Sorry when this sounds like a first year physics homework question, but it's actually not. It arose during a discussion regarding safe practices for rock climbing anchors…
So here we go: Imagine you have a closed loop (a sling) around an object such as a tree. Let's for the moment assume the tree to be frictionless and a cylinder of radius $R$.
You attach a load (via a carabiner, but it doesn't matter here) to that sling. It's pulling away from your tree with force $\vec{F}_l$. Now my question would be: What's the tension in the rope given the angle in the rope at the attachment point.
Well… I know the carabiner in equilibrium isn't moving, so the force $\vec{F}_l$ must be balanced by forces coming from the sling. I can draw the parallelogram of forces. Let's assume I already know the angle that the sling forms at that point. My confusion stems from this: Because I have a closed loop, should there be some sort of "back action" from the tension in one leg of the loop on that on the other leg?

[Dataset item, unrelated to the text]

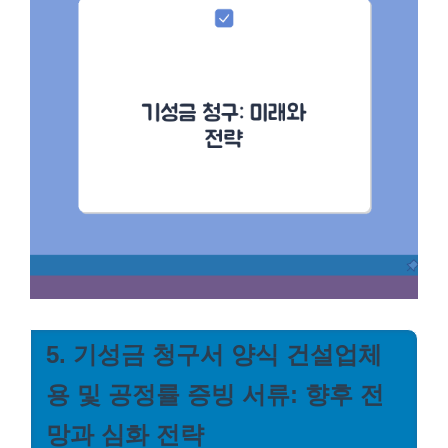
5. 기성금 청구서 양식 건설업체
용 및 공정률 증빙 서류: 향후 전
망과 심화 전략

The situation is clear when instead of a closed loop I have piece of rope attached to two points of attachment: Then I can work out the tension in each leg and know that this tension will be transferred to the points of attachment…
Also, it should be obvious that the sling exerts force on the tree, but if I only look at tension, which runs in the direction of the rope, I can't really tell where that force is coming from.
I must confess, back in my first year in physics I'm not even sure we properly did discuss more advanced situations regarding rope tension. It was always the good old frictionless pulleys introducing $90$ or $180$ degree turns…
EDIT: Here's an attached image. The left one shows the setup I'm interested in, the right one shows a situation that I'd know how to solve…
Best Answer
Cool question. About the "back action." Imagine, instead of a smooth cylinder, a cylinder with a thin, rectangular bump directly opposite the point that the load hangs beneath (on the top part of the cylinder.) Also, instead of a circular rope which stretches all the way around, picture a regular, two-ended rope which stretches around the underside of the cylinder (that is, the load side), but where each end of it is joined to one side of the bump, on the top.
In this case, there cannot be any back action. But this is the same as the case you describe. Let us illustrate. First, we can cut the bump from the cylinder -- nothing will change, as there is no net force upwards or downwards acting on the bump. Second, we can replace the bump with a piece of rope, and voila -- this is just a rope stretched all the way around.
Since tension only comes from forces acting parallel to the direction that the rope is stretched, and the normal force from the cylinder is always perpendicular, there can be no contribution to the tension from the cylinder.
This means the tension in the circular rope, due to the load, is the same as the tension in two straight, fixed ropes carrying that load.
The rope now pulls down on the limb a weight equal to the weight of the load (if we take the mass of the rope to be negligible.) The pressure on the cylinder does not come from the tension in the rope.